Formal Verification

Formalization of the Conversion: Tree Models to Hierarchical Coloured Petri Nets (HCPN)

This section documents the mathematical foundation used by pyRuleAnalyzer to translate machine learning models (DT, RF, GBDT) into formal representations amenable to verification and structural analysis. The formalization employs Hierarchical Coloured Petri Nets (HCPN), which extend flat CPNs with module composition, substitution transitions, port-socket bindings, and fusion places. This enables a natural, layered representation where individual decision trees are reusable leaf modules composed into larger ensemble structures.

1. Formal Definitions

1.1 Coloured Petri Net

A Coloured Petri Net (CPN) is the standard 9-tuple:

\[CPN = (\Sigma, P, T, A, N, C, G, E, I)\]

Element	Description
\(\Sigma\)	Colour sets. The data types carried by tokens: \(\text{VEC} = \mathbb{R}^d\) (feature vectors), \(\text{LABEL}\) (finite set of class labels), \(\text{PROB} = [0,1]^{\|C\|}\) (probability vectors, used by RF), \(\text{SCORE} = \mathbb{R}\) (real-valued scores, used by GBDT), and \(\text{STAGE} = \{1, 2, \dots, K{+}1\} \subset \mathbb{N}\) (stage counter, used by GBDT to enforce sequential accumulation).
\(P\)	Places. The set of places within the net.
\(T\)	Transitions. The set of transitions within the net.
\(A\)	Arcs. Directed connections between places and transitions.
\(N\)	Node function. Maps each arc to its source and destination nodes, defining the net topology.
\(C\)	Colour function. Assigns colour sets to places (e.g. \(C(P_{in}) = \text{VEC}\), \(C(P_{out}) = \text{LABEL}\)).
\(G\)	Guards. Boolean expressions on transitions: \(G(t_i) = \bigwedge_{j \in C_i} (x_{feat} \text{ op } \theta_j)\).
\(E\)	Arc expressions. Define how tokens flow. Input arcs: \(E(P_{in} \to t_i) = x\). Output arcs: \(E(t_i \to P_{out}) = v_i\).
\(I\)	Initialization. The initial marking of the net’s places.

1.2 CPN Module

A CPN module extends a flat CPN with an interface for hierarchical composition:

\[CPN\_module = (CPN, T_{sub}, P_{port}, PT)\]

where:

Element	Description
\(CPN\)	A non-hierarchical Coloured Petri Net \(CPN = (\Sigma, P, T, A, N, C, G, E, I)\) as defined in Section 1.1.
\(T_{sub} \subseteq T\)	Substitution transitions. A subset of transitions that are placeholders for entire sub-modules. When a substitution transition is “refined”, it is replaced by the internal net of the referenced sub-module.
\(P_{port} \subseteq P\)	Port places. A subset of places that serve as the module’s interface with its parent.
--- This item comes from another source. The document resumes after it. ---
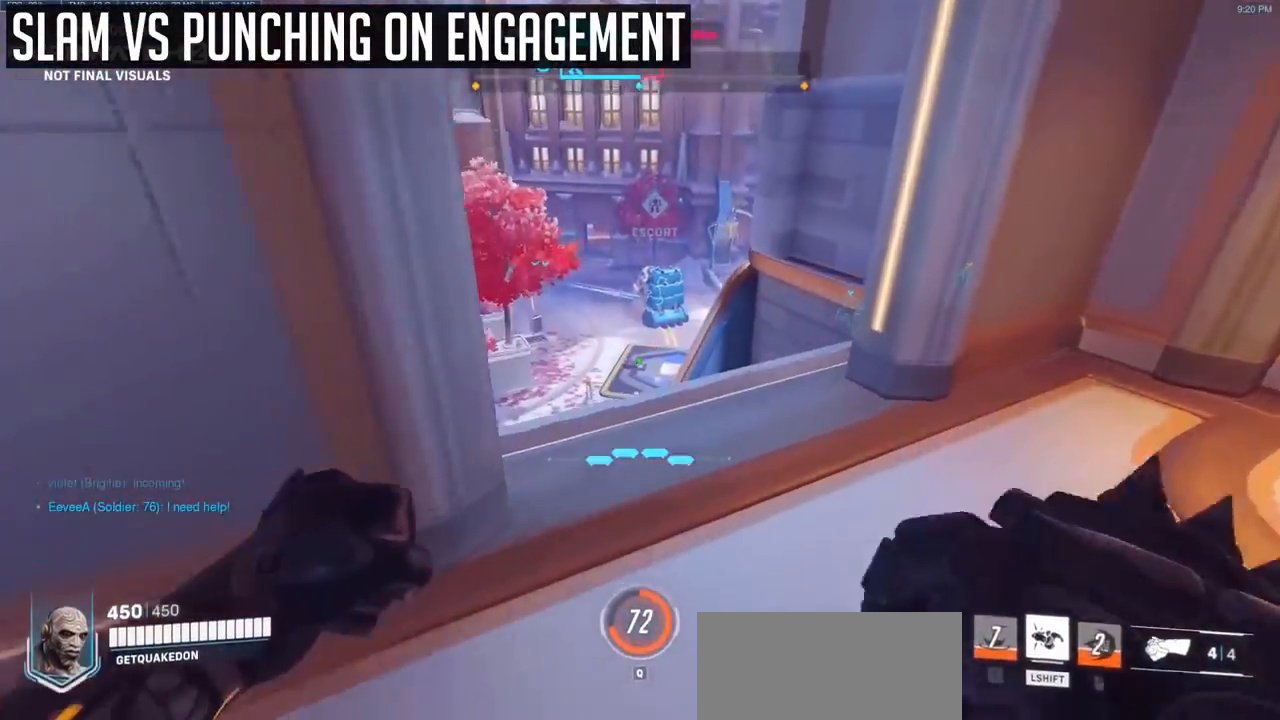
{"keys": ["d"], "mouse": [], "events": [[333, "d", "down"]]}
Tokens cross module boundaries exclusively through port places.
\(PT : P_{port} \to \{In, Out, In/Out\}\)	Port-type function. Assigns a direction to each port place: In (tokens flow into the module), Out (tokens flow out), or In/Out (bidirectional).
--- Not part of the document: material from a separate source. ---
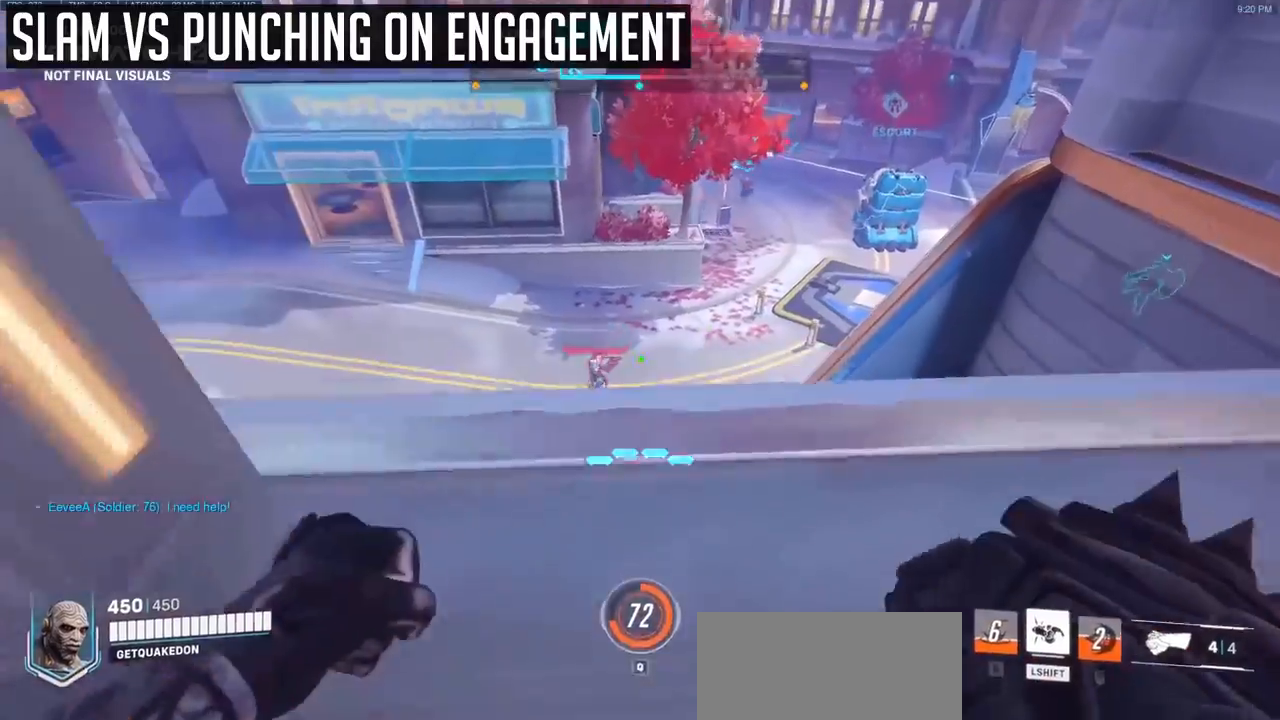
{"keys": ["d", "s"], "mouse": [], "events": [[217, "d", "up"], [217, "mouse_left", "down"], [300, "a", "down"], [300, "mouse_left", "up"], [400, "s", "down"], [450, "a", "up"], [483, "d", "down"]]}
1.3 Hierarchical Coloured Petri Net

An HCPN composes multiple CPN modules into a hierarchical structure:

\[HCPN = (S, SM, PS, FS)\]

where:

Element	Description
\(S\)	Modules. A finite set of CPN modules. Each module is a self-contained net with its own places, transitions, and port interface.
\(SM : T_{sub} \to S\)	Submodule function. Maps each substitution transition (across all modules) to the module it represents. The resulting module hierarchy must be acyclic (i.e. it forms a directed acyclic graph of module references).
\(PS\)	Port-socket relation. For each substitution transition \(t \in T_{sub}\) and each port place \(p\) of \(SM(t)\), \(PS\) assigns a socket place \(p'\) in the parent module such that \(C(p) = C(p')\). Sockets are the “attachment points” through which the parent communicates with the sub-module.
\(FS \subseteq 2^P\)	Fusion sets. Each element of \(FS\) is a nonempty set of places (possibly from different modules) that are identified as a single logical place. All places in a fusion set share the same colour set and marking at all times. This allows multiple modules to share a common place without explicit arcs between them.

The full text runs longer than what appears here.